#### Série d'exercices:
a: D'après le texte sur la décision de la Commission, combien de fois la demanderesse principale est-elle allée à la police, et en quelle année ?
b: Écrivez la suite du texte sur la décision de la Commission, à partir de sa dernière phrase.

#### Texte extrait:
# # # # #
La décision de la Commission

 

[10]           La Commission a tout d’abord analysé l’aspect de la revendication lié au sexe. Les Directives sur les revendicatrices du statut de réfugié craignant d'être persécutées en raison de leur sexe (les Directives), données par la présidente, soulignent qu’il peut être spécialement difficile pour les femmes d’établir le bien-fondé de leur demande d’asile. La Commission souligne que les Directives sont utiles, étant donné que l'audition de ces revendications nécessite davantage de compréhension.

 

[11]           La Commission a ensuite souligné que la question déterminante en l’espèce était celle de savoir si les demandeurs avaient réfuté la présomption de protection de l'État.

 

[12]           La Commission a relevé que la demanderesse principale n’est allée à la police qu’une seule fois, en 2005, que la police avait pris au sérieux sa demande d’aide et qu’elle avait dispensé des services. Dans les semaines qui ont suivi, la demanderesse principale a rempli les documents exigés par le CAVI. Les procédures du CAVI comportaient de la médiation et, en cas d’échec, prévoyaient le divorce. En juin 2006, la coopération de Romero a cessé, et les avocats du CAVI ont dit à la demanderesse principale qu’ils ne pouvaient plus rien faire d’autre, si ce n’est engager la procédure de divorce. Le mois suivant, elle s’est réconciliée avec Romero. La violence a cependant repris. Romero lui a depuis déclaré qu’il coopérerait pour divorcer.

 

[13]           La Commission n’a pas été convaincue par l’explication de la demanderesse principale des raisons pour lesquelles elle n’était pas retournée au ministère public ou au CAVI pour signaler les autres sévices, puisqu’on s’y était occupée d’elle la première fois qu’elle avait signalé des sévices.
# # # # #
#### Extraits de données:
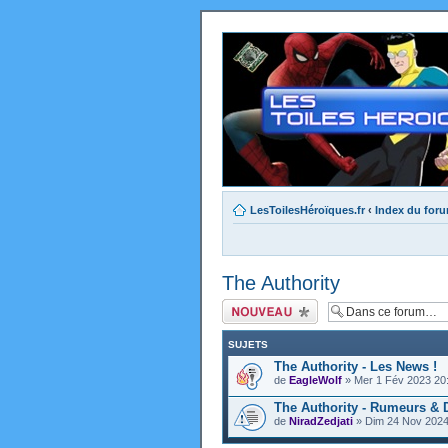
LesToilesHéroïques.fr
‹
Index du for
The Authority
Ecrire un nouveau
sujet
SUJETS
The Authority - Les News !
de
EagleWolf
» Mer 1 Fév 2023 20
The Authority - Rumeurs & 
de
NiradZedjati
» Dim 24 Nov 2024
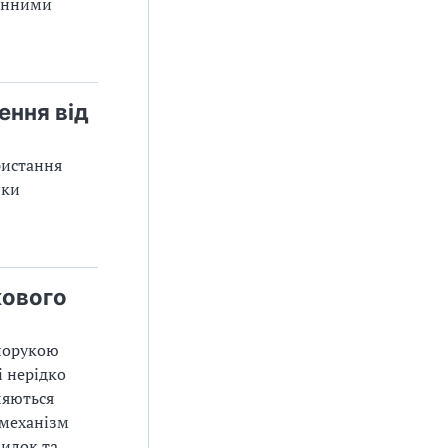
чинними
ення від
ристання
нки
кового
апорукою
і нерідко
ляються
 механізм
милок та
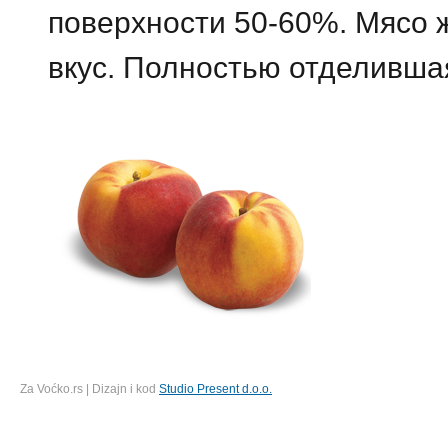
поверхности 50-60%. Мясо ж
вкус. Полностью отделивша
Za Voćko.rs | Dizajn i kod
Studio Present d.o.o.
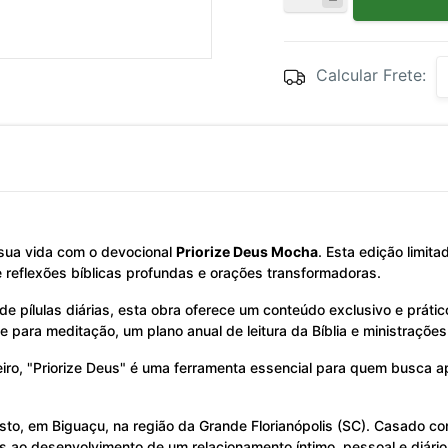
Calcular Frete:
sua vida com o devocional
Priorize Deus Mocha
. Esta edição limita
 reflexões bíblicas profundas e orações transformadoras.
pílulas diárias, esta obra oferece um conteúdo exclusivo e prático
ve para meditação, um plano anual de leitura da Bíblia e ministraçõe
iro, "Priorize Deus" é uma ferramenta essencial para quem busca ap
isto, em Biguaçu, na região da Grande Florianópolis (SC). Casado c
ao desenvolvimento de um relacionamento íntimo, pessoal e diário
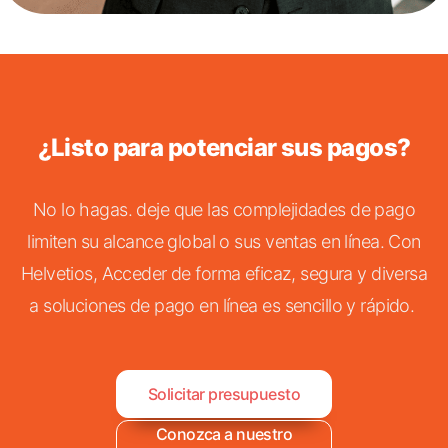
¿Listo para potenciar sus pagos?
No lo hagas.
deje que las complejidades de pago
limiten su alcance global o sus ventas en línea. Con
Helvetios
, Acceder de forma eficaz, segura y diversa
a
soluciones de pago en línea
es sencillo y rápido.
Solicitar presupuesto
Conozca a nuestro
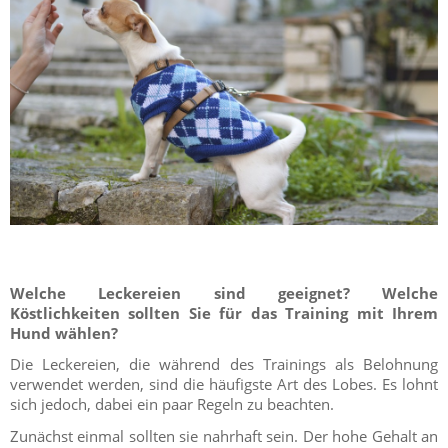
Welche Leckereien sind geeignet? Welche
Köstlichkeiten sollten Sie für das Training mit Ihrem
Hund wählen?
Die Leckereien, die während des Trainings als Belohnung
verwendet werden, sind die häufigste Art des Lobes. Es lohnt
sich jedoch, dabei ein paar Regeln zu beachten.
Zunächst einmal sollten sie nahrhaft sein. Der hohe Gehalt an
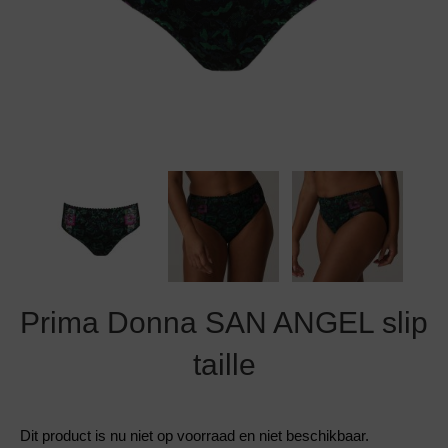
Grote maten lingerie
Strandkleding
Slipdress
Algemene voorwaarden
BH Zonder 
Short
Bestsellers
Grote maten badmode
Sport BH
Bruidslingerie
Badmode met glitter
Voeding BH
Naadloos ondergoed
Badmode met structuur stof
Zwarte badmode
Prima Donna SAN ANGEL slip
taille
Dit product is nu niet op voorraad en niet beschikbaar.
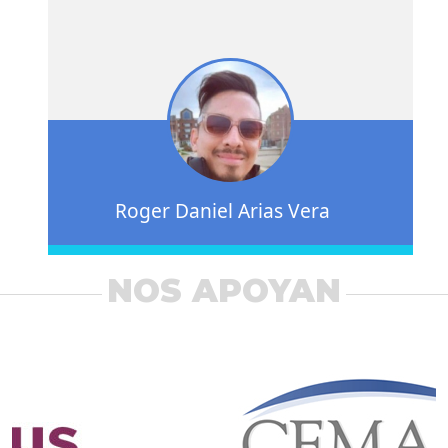
Roger Daniel Arias Vera
NOS APOYAN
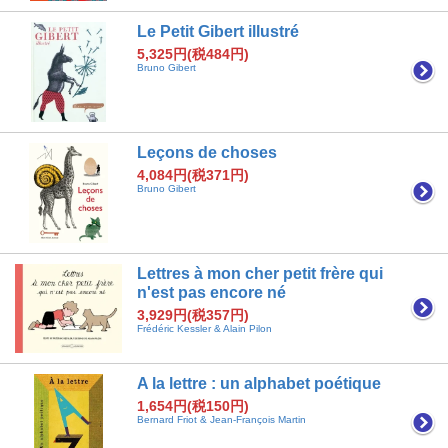
Le Petit Gibert illustré
5,325円(税484円)
Bruno Gibert
Leçons de choses
4,084円(税371円)
Bruno Gibert
Lettres à mon cher petit frère qui
n'est pas encore né
3,929円(税357円)
Frédéric Kessler & Alain Pilon
A la lettre : un alphabet poétique
1,654円(税150円)
Bernard Friot & Jean-François Martin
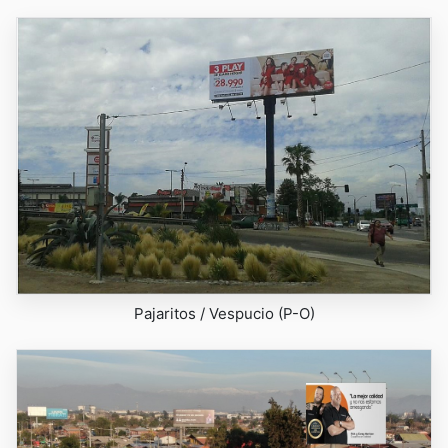
Pajaritos / Vespucio (P-O)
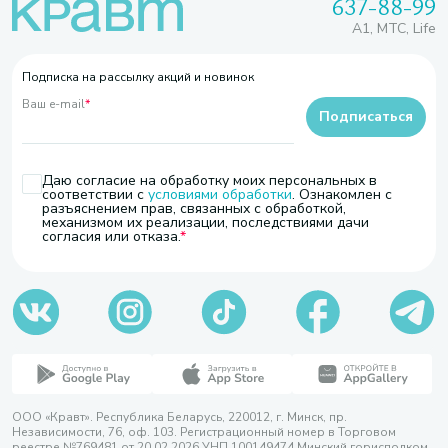
637-88-99
A1, МТС, Life
Подписка на рассылку акций и новинок
Ваш e-mail
*
Подписаться
Даю согласие на обработку моих персональных в
соответствии с
условиями обработки
. Ознакомлен с
разъяснением прав, связанных с обработкой,
механизмом их реализации, последствиями дачи
согласия или отказа.
ООО «Кравт». Республика Беларусь, 220012, г. Минск, пр.
Независимости, 76, оф. 103. Регистрационный номер в Торговом
реестре №769481 от 20.02.2026 УНП 100149474 Минский горисполком,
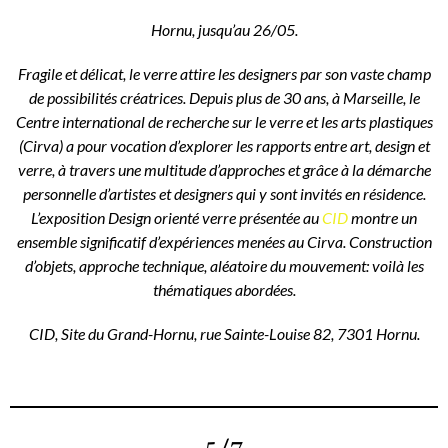
Hornu, jusqu’au 26/05.
Fragile et délicat, le verre attire les designers par son vaste champ
de possibilités créatrices. Depuis plus de 30 ans, à Marseille, le
Centre international de recherche sur le verre et les arts plastiques
(Cirva) a pour vocation d’explorer les rapports entre art, design et
verre, à travers une multitude d’approches et grâce à la démarche
personnelle d’artistes et designers qui y sont invités en résidence.
L’exposition Design orienté verre présentée au
CID
montre un
ensemble significatif d’expériences menées au Cirva. Construction
d’objets, approche technique, aléatoire du mouvement: voilà les
thématiques abordées.
CID, Site du Grand-Hornu, rue Sainte-Louise 82, 7301 Hornu.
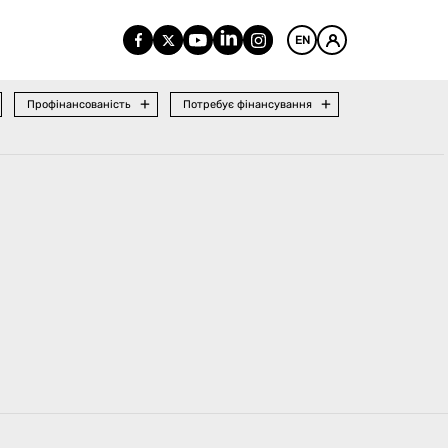
EN
Профінансованість
Потребує фінансування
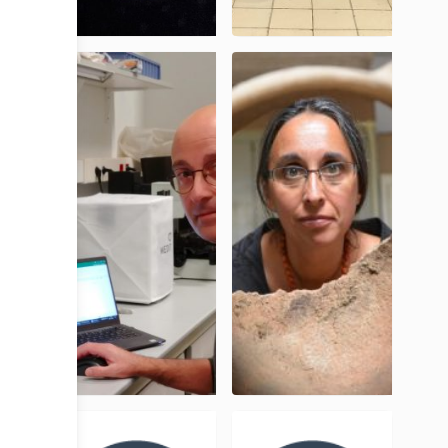
Léa Drieu
Didier
Binder
CR, CNRS
DR émérite,
CNRS
Lionel
Martine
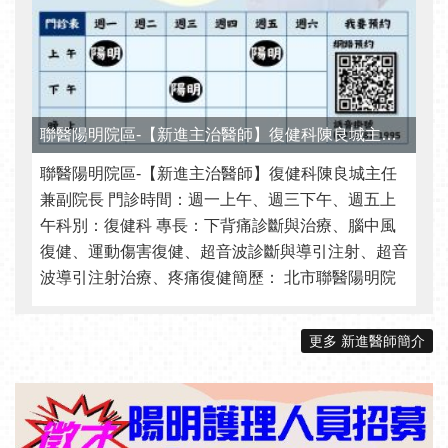
聯醫陽明院區-【新進主治醫師】復健科陳良城主任兼副院長 門診時間：週一上午、週三下午、週五上午
聯醫陽明院區-【新進主治醫師】復健科陳良城主任
兼副院長 門診時間：週一上午、週三下午、週五上
午科別：復健科 專長：下背痛診斷與治療、腦中風
復健、運動傷害復健、超音波診斷與導引注射、超音
波導引注射治療、疼痛復健簡歷： 北市聯醫陽明院
區行政副院長北市聯醫陽明院區復健科主任國 ...更多
更多 新進醫師簡介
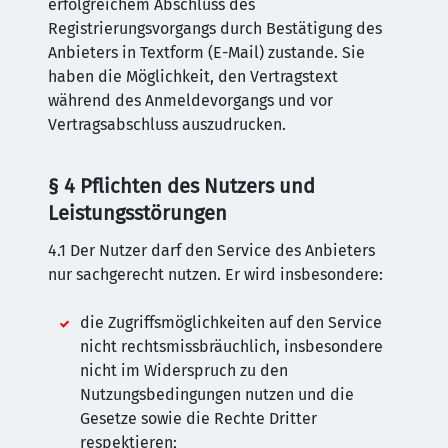
erfolgreichem Abschluss des
Registrierungsvorgangs durch Bestätigung des
Anbieters in Textform (E-Mail) zustande. Sie
haben die Möglichkeit, den Vertragstext
während des Anmeldevorgangs und vor
Vertragsabschluss auszudrucken.
§ 4 Pflichten des Nutzers und
Leistungsstörungen
4.1 Der Nutzer darf den Service des Anbieters
nur sachgerecht nutzen. Er wird insbesondere:
die Zugriffsmöglichkeiten auf den Service
nicht rechtsmissbräuchlich, insbesondere
nicht im Widerspruch zu den
Nutzungsbedingungen nutzen und die
Gesetze sowie die Rechte Dritter
respektieren;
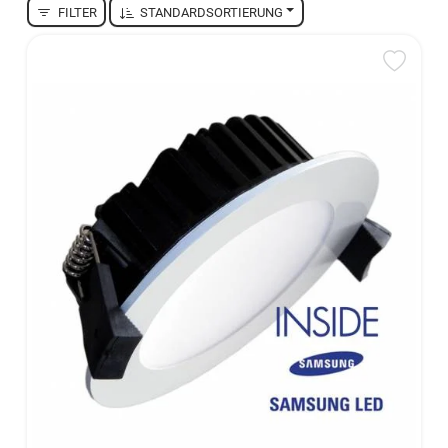
FILTER
STANDARDSORTIERUNG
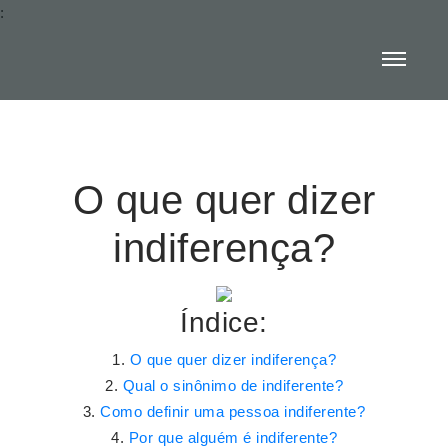
:
O que quer dizer
indiferença?
Índice:
O que quer dizer indiferença?
Qual o sinônimo de indiferente?
Como definir uma pessoa indiferente?
Por que alguém é indiferente?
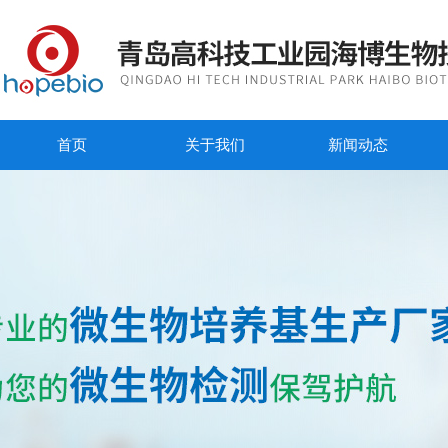
首页
关于我们
新闻动态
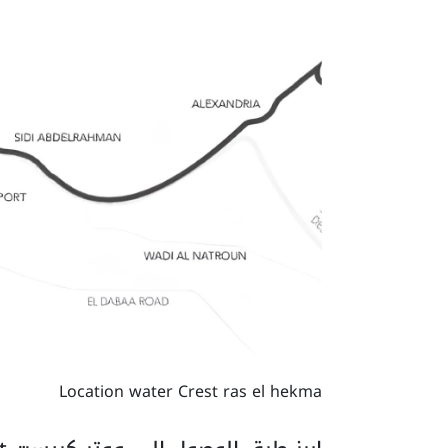
Location water Crest ras el hekma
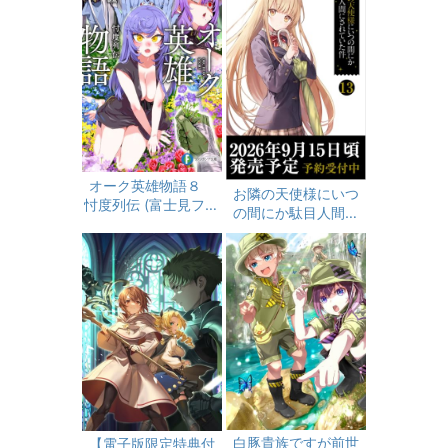
限定書き下ろしSS付
き】
オーク英雄物語８
お隣の天使様にいつ
忖度列伝 (富士見ファ
の間にか駄目人間に
ンタジア文庫)
されていた件１３ (G
A文庫)
白豚貴族ですが前世
【電子版限定特典付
# # # # #
#### Corrigé:
a: Une seule fois, en 2005.

b:
 

[14]           La Commission a examiné la législation mexicaine relative à la violence contre les femmes et la violence conjugale, laquelle s’applique même si les victimes n’ont pas subi de sévices physiques. La Commission a également examiné les politiques, les lois et les mesures obligeant à consigner la violence conjugale, à enquêter à son égard, à la prévenir et à la punir. Du personnel médical est par ailleurs formé pour la reconnaître et la signaler. La Commission a souligné que le district fédéral de Mexico est la région la plus progressiste quant à la mise en application de quelques-unes des lois les plus récentes. Il fournit par ailleurs des refuges pour les femmes.

 

[15]           La Commission a relevé qu’il y avait un décalage entre quelques mesures législatives et leur application dans la réalité, que des problèmes graves avaient été signalés dans divers États, aucun toutefois dans le district fédéral. La situation avance sur le plan national, le CAVI aidant 22 000 femmes tous les ans dans le seul district fédéral, et les poursuites au criminel sont désormais plus fréquentes. La Commission a conclu en résumé que la demanderesse principale ne s’était pas prévalu de ces recours, qui lui étaient accessibles, malgré qu’elle se fût fait aider la première fois.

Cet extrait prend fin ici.